YOUR TASK:
List all lines of the data containing the word "Right".

LISTED RECORDS:
■ ■ ■ ■ ■ ■ ■

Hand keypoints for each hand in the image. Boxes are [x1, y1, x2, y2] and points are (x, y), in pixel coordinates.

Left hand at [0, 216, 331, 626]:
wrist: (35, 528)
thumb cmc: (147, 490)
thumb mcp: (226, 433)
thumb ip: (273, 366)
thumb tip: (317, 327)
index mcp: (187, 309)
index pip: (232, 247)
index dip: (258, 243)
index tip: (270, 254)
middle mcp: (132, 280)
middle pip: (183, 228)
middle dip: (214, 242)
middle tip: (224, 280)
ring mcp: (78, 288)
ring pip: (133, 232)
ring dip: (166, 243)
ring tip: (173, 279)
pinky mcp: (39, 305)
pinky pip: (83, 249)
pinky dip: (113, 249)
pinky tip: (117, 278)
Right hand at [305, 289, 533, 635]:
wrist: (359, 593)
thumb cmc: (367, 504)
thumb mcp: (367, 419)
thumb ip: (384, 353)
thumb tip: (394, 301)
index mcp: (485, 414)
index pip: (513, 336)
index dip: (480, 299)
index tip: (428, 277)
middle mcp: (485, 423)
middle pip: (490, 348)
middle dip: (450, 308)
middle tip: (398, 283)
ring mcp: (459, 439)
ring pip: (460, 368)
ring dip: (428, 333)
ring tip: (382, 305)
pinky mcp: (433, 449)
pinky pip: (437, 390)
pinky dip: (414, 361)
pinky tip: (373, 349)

■ ■ ■ ■ ■ ■ ■

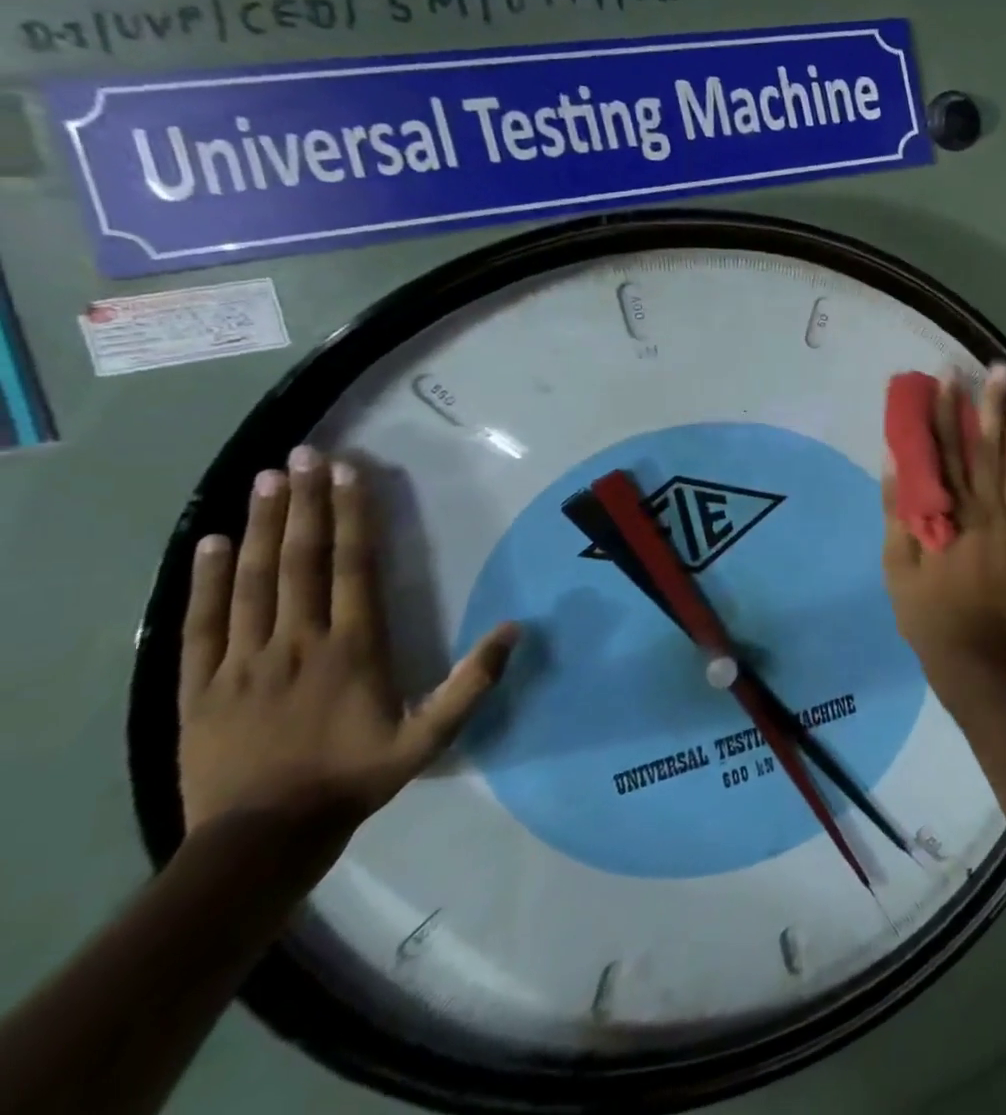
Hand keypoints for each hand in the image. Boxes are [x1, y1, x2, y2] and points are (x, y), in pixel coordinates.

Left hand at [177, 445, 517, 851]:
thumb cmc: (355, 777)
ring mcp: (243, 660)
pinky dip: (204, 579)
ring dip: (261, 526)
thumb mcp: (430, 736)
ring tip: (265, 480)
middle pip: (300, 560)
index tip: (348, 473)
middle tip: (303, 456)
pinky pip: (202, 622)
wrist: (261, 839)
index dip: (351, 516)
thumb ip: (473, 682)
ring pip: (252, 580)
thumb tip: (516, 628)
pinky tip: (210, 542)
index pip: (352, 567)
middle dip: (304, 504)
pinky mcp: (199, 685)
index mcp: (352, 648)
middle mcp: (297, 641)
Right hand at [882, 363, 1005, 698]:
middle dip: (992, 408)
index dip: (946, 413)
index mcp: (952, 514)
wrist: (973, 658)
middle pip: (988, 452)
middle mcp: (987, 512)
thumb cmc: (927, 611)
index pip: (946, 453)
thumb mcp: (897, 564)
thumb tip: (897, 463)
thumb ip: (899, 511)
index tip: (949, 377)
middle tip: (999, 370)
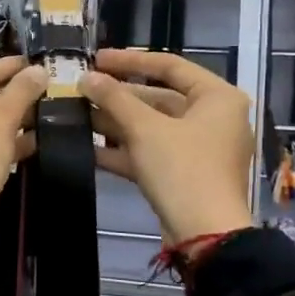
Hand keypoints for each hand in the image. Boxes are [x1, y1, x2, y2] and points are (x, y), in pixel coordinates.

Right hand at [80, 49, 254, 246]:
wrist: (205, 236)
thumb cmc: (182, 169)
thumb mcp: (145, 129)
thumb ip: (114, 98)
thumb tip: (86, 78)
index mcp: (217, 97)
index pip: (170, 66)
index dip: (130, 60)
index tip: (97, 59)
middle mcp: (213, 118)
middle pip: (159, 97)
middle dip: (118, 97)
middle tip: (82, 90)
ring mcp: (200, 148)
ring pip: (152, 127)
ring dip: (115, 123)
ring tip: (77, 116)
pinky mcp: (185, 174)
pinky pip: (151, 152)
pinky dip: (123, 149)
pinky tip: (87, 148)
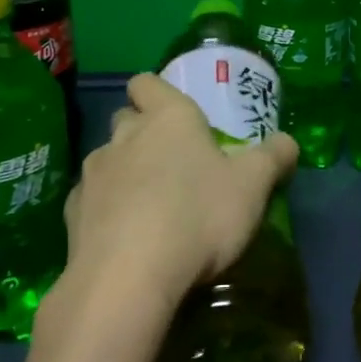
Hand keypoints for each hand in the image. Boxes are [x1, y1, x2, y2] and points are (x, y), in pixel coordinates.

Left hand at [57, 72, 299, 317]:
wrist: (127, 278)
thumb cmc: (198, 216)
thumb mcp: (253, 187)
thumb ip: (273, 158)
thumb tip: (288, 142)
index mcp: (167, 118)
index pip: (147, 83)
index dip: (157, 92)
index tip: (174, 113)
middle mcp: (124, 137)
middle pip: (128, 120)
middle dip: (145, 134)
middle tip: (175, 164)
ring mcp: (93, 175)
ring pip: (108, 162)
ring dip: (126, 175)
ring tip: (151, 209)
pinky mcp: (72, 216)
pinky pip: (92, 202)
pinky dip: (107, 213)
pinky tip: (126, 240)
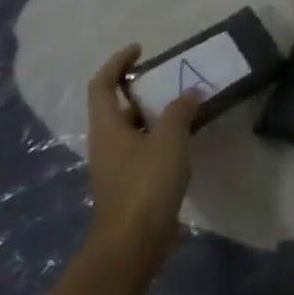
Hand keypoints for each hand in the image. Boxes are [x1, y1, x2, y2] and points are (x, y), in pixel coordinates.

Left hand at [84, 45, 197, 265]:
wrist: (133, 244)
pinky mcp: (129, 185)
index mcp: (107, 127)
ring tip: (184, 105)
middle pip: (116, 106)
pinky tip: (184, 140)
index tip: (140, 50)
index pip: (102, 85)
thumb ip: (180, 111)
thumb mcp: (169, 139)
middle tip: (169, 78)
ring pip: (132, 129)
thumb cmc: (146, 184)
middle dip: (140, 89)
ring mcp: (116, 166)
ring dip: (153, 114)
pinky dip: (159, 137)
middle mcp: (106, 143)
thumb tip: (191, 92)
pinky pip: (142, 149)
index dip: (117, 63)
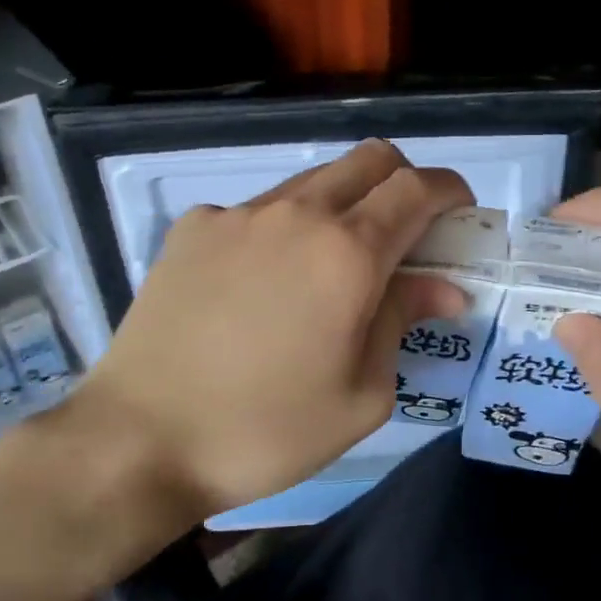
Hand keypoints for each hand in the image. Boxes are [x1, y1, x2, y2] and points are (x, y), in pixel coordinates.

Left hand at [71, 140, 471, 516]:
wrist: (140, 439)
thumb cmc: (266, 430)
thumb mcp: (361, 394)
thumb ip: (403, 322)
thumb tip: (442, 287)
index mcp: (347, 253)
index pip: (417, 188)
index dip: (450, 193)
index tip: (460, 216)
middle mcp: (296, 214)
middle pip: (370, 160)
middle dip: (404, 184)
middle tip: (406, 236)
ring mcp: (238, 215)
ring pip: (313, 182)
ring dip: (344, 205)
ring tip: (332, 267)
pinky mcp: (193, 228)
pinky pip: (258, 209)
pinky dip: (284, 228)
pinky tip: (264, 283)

■ ■ ■ ■ ■ ■ ■

FINISHED EXERCISE:
Right hand at [305, 289, 533, 635]:
Right hand at [882, 363, 1005, 698]:
Right hand at [80, 49, 254, 246]:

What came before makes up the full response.